What are the signs/symptoms of Scabies?

  • Itching. This is the main symptom of scabies. This is often severe and tends to be in one place at first (often the hands), and then spreads to other areas. The itch is generally worse at night and after a hot bath. You can itch all over, even with only a few mites, and even in the areas where the mites are not present.
  • Mite tunnels (burrows). These may be seen on the skin as fine, dark, or silvery lines about 2-10 mm long. They most commonly occur in the loose skin between the fingers (the web spaces), the inner surface of the wrists, and the hands. However, they can occur on any part of the skin. You may not notice the burrows until a rash or itch develops.
  • Rash.  The rash usually appears soon after the itch starts. It is typically a blotchy, lumpy red rash that can appear anywhere on the body. The rash is often most obvious on the inside of the thighs, parts of the tummy (abdomen) and buttocks, armpits, and around the nipples in women. The appearance of the rash is often typical. However, some people develop unusual rashes which may be confused with other skin conditions.
  • Scratching. Scratching due to intense itching can cause minor skin damage. In some cases, the damaged skin becomes infected by other germs (bacteria). This is a secondary skin infection. If skin becomes infected with bacteria it becomes red, inflamed, hot, and tender.
  • Aggravation of pre-existing skin conditions. Scabies can worsen the symptoms of other skin conditions, particularly itchy skin problems such as eczema, or problems such as psoriasis. Scabies can be more difficult to diagnose in these situations too.

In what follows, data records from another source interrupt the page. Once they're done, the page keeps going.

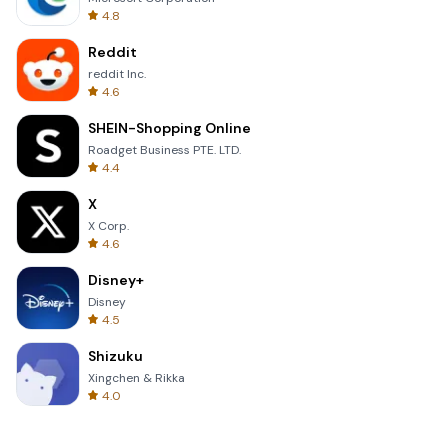
4.8
Reddit
reddit Inc.
4.6
SHEIN-Shopping Online
Roadget Business PTE. LTD.
4.4
X
X Corp.
4.6
Disney+
Disney
4.5
Shizuku
Xingchen & Rikka
4.0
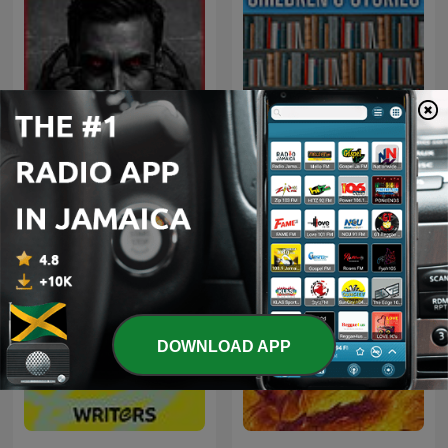
Inframundo Relatos De
Stories - Children
Terror
DOWNLOAD APP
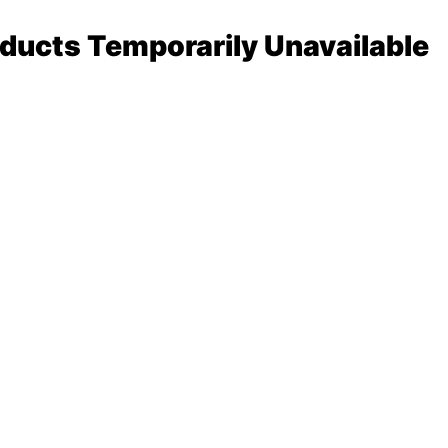
ducts Temporarily Unavailable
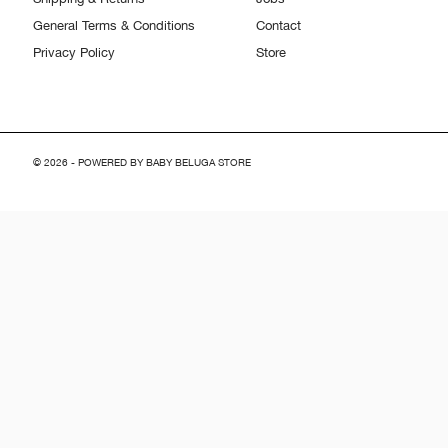
General Terms & Conditions
Contact
Privacy Policy
Store
© 2026 - POWERED BY BABY BELUGA STORE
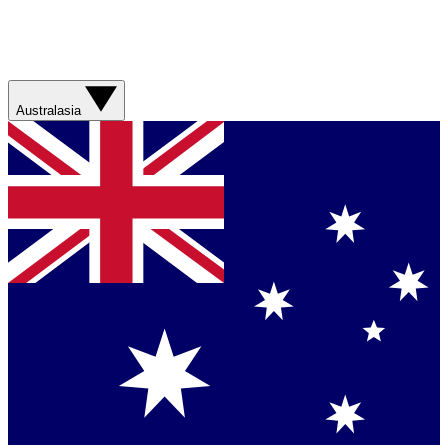
Australasia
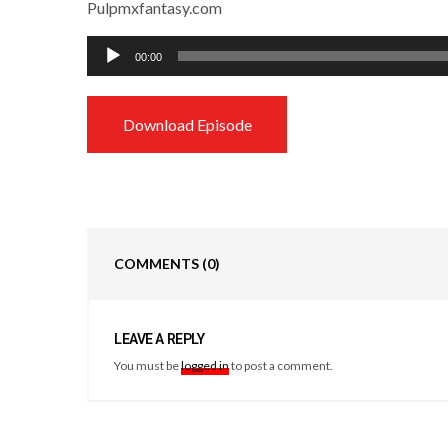
Pulpmxfantasy.com
Audio
00:00
Player
Download Episode
COMMENTS
(0)
LEAVE A REPLY
You must be
logged in
to post a comment.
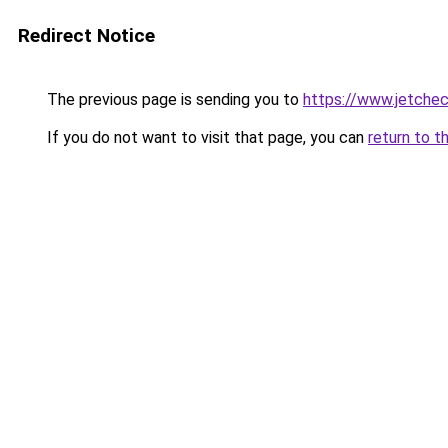
Redirect Notice
The previous page is sending you to
https://www.jetchec
If you do not want to visit that page, you can
return to t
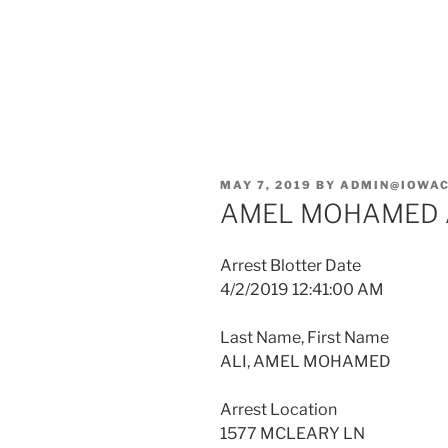
POSTED
MAY 7, 2019
BY
ADMIN@IOWAC
ON
AMEL MOHAMED 
Arrest Blotter Date
4/2/2019 12:41:00 AM
Last Name, First Name
ALI, AMEL MOHAMED
Arrest Location
1577 MCLEARY LN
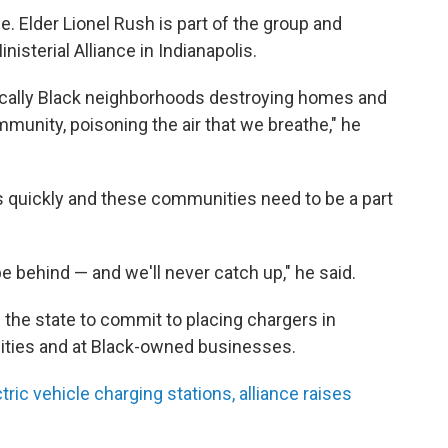
le. Elder Lionel Rush is part of the group and
isterial Alliance in Indianapolis.
ically Black neighborhoods destroying homes and
unity, poisoning the air that we breathe," he
 quickly and these communities need to be a part
be behind — and we'll never catch up," he said.
 the state to commit to placing chargers in
nities and at Black-owned businesses.
ic vehicle charging stations, alliance raises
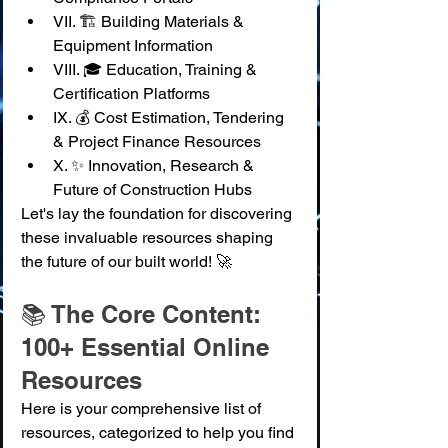
VII. 🏗️ Building Materials & 
Equipment Information
VIII. 🎓 Education, Training & 
Certification Platforms
IX. 💰 Cost Estimation, Tendering 
& Project Finance Resources
X. ✨ Innovation, Research & 
Future of Construction Hubs
Let's lay the foundation for discovering 
these invaluable resources shaping 
the future of our built world! 🚀
📚 The Core Content: 
100+ Essential Online 
Resources
Here is your comprehensive list of 
resources, categorized to help you find 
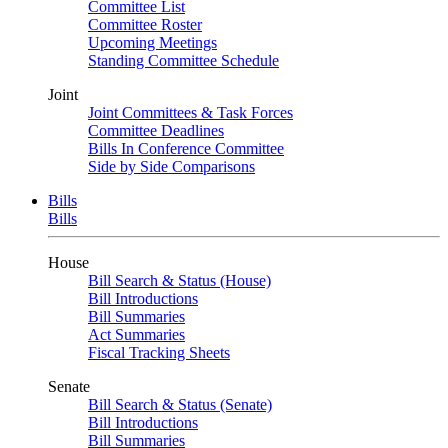
Committee List
Committee Roster
Upcoming Meetings
Standing Committee Schedule
Joint
Joint Committees & Task Forces
Committee Deadlines
Bills In Conference Committee
Side by Side Comparisons
Bills
Bills
House
Bill Search & Status (House)
Bill Introductions
Bill Summaries
Act Summaries
Fiscal Tracking Sheets
Senate
Bill Search & Status (Senate)
Bill Introductions
Bill Summaries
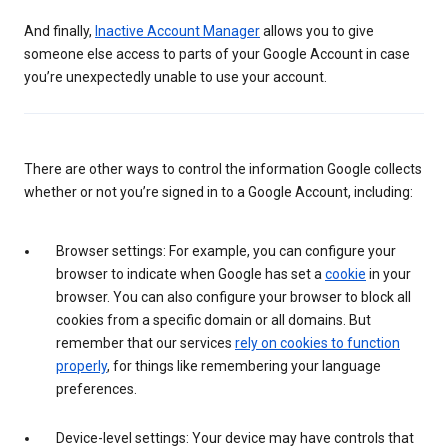
And finally,
Inactive Account Manager
allows you to give
someone else access to parts of your Google Account in case
you’re unexpectedly unable to use your account.
There are other ways to control the information Google collects
whether or not you’re signed in to a Google Account, including:
Browser settings: For example, you can configure your
browser to indicate when Google has set a
cookie
in your
browser. You can also configure your browser to block all
cookies from a specific domain or all domains. But
remember that our services
rely on cookies to function
properly
, for things like remembering your language
preferences.
Device-level settings: Your device may have controls that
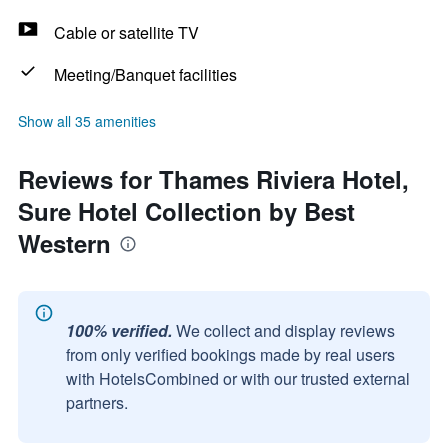
Cable or satellite TV
Meeting/Banquet facilities
Show all 35 amenities
Reviews for Thames Riviera Hotel,
Sure Hotel Collection by Best
Western
100% verified.
We collect and display reviews
from only verified bookings made by real users
with HotelsCombined or with our trusted external
partners.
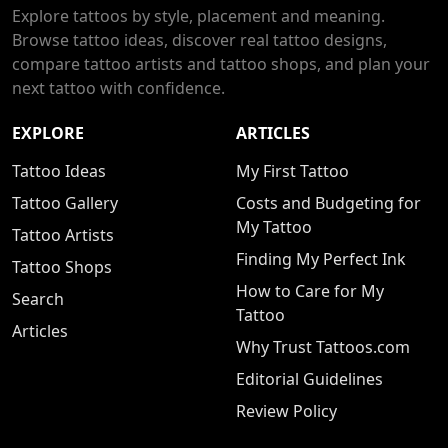
Explore tattoos by style, placement and meaning.
Browse tattoo ideas, discover real tattoo designs,
compare tattoo artists and tattoo shops, and plan your
next tattoo with confidence.
EXPLORE
ARTICLES
Tattoo Ideas
My First Tattoo
Tattoo Gallery
Costs and Budgeting for
My Tattoo
Tattoo Artists
Finding My Perfect Ink
Tattoo Shops
How to Care for My
Search
Tattoo
Articles
Why Trust Tattoos.com
Editorial Guidelines
Review Policy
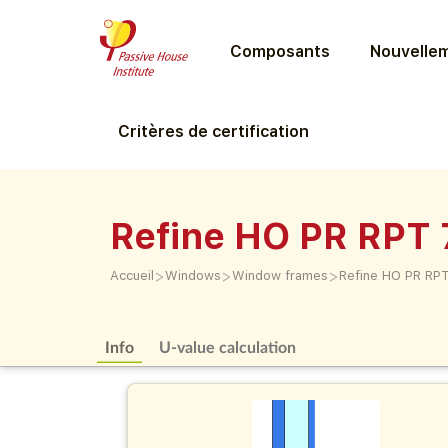
Composants
Nouvellem
Critères de certification
Refine HO PR RPT 
>
>
>
Accueil
Windows
Window frames
Refine HO PR RP
Info
U-value calculation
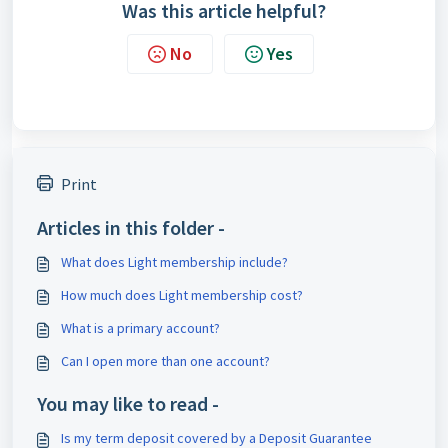
Was this article helpful?
No
Yes
Print
Articles in this folder -
What does Light membership include?
How much does Light membership cost?
What is a primary account?
Can I open more than one account?
You may like to read -
Is my term deposit covered by a Deposit Guarantee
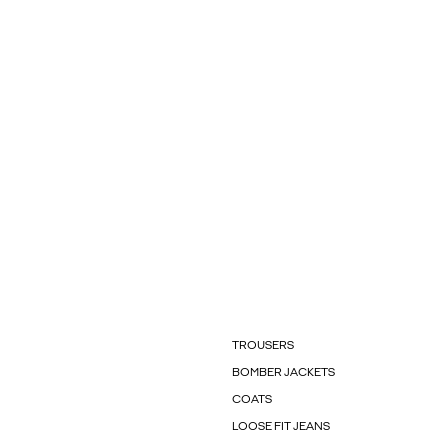
TROUSERS
BOMBER JACKETS
COATS
LOOSE FIT JEANS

Note: the itch and rash of scabies are due to a reaction (allergy) to the mites (or their saliva, feaces or eggs). Scabies symptoms usually take 2-6 weeks to occur after you are first infected. The itch and rash can develop on any part of the skin, away from where the mites are actually burrowing. This means that you are infectious and can spread scabies before you even know you have scabies.

How do I get tested for Scabies?

Your GP can diagnose you if you think you have scabies. If you think you have genital scabies or your partner has been diagnosed with it, visit one of our nurse led sexual health clinics, where you’ll be examined and, if necessary, treated. Scabies will usually be diagnosed just by looking at the rash which a doctor/nurse will often be able to recognise via typical appearance.

To confirm the diagnosis, a skin sample may be gently scraped from the affected area so it can be examined under a microscope for evidence of scabies mites, their eggs and feaces.

All of our services are free and confidential.

How is Scabies treated?

Scabies is curable.

Various treatments are available but none will completely get rid of the itching immediately. The most common treatment is the application of an insecticide cream. Treatment decisions must be made in consultation with your doctor/nurse as these medications are usually on prescription.

The cream should usually be left on for eight hours and re-applied to hands and under fingernails if they have been washed during that eight hours. The cream is then showered off after eight to fourteen hours and only clean towels, linens and clothes should be used. Itching may persist for several weeks after treatment due to a hypersensitivity reaction and does not mean the scabies are still alive and require more insecticidal cream.

Cleaning of clothing and bedding which might have been infested should be done on a hot wash to eliminate all the mites.

Hot baths, and scrubbing with soap and water alone will NOT cure a scabies infestation. Insecticide cream must be used.

Note: you will still be itchy for a while after successful treatment. It is normal to take up to 2-3 weeks (and sometimes up to six weeks) for the itch to go completely after the mites have been killed by treatment

See a doctor if the itch persists longer than 2-3 weeks after treatment.